Output each line of the data below exactly, omitting any image.
───── Provided material ─────
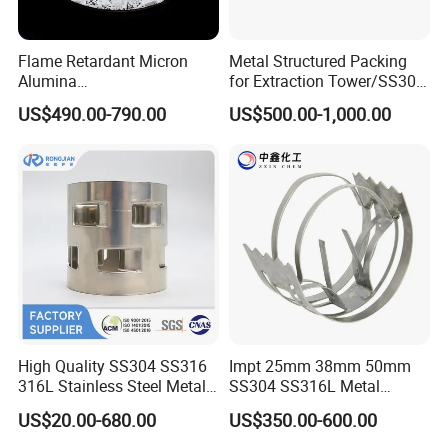
Flame Retardant Micron
Metal Structured Packing
Alumina
for Extraction Tower/SS304
Trihydrate/Aluminum
Perforate Corrugated Plate
US$490.00-790.00
US$500.00-1,000.00
Hydroxide
Structured Packing Metal
Structured Packing
High Quality SS304 SS316
Impt 25mm 38mm 50mm
316L Stainless Steel Metal
SS304 SS316L Metal
Pall Ring Price
Intalox Saddle Chemical
US$20.00-680.00
US$350.00-600.00
Tower Packing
─────
**Exercise response:**
Flame Retardant Micron
Metal Structured Packing
Alumina
for Extraction Tower/SS304
Trihydrate/Aluminum
Perforate Corrugated Plate
US$490.00-790.00
US$500.00-1,000.00
Hydroxide
Structured Packing Metal
Structured Packing
High Quality SS304 SS316
Impt 25mm 38mm 50mm
316L Stainless Steel Metal
SS304 SS316L Metal
Pall Ring Price
Intalox Saddle Chemical
US$20.00-680.00
US$350.00-600.00
Tower Packing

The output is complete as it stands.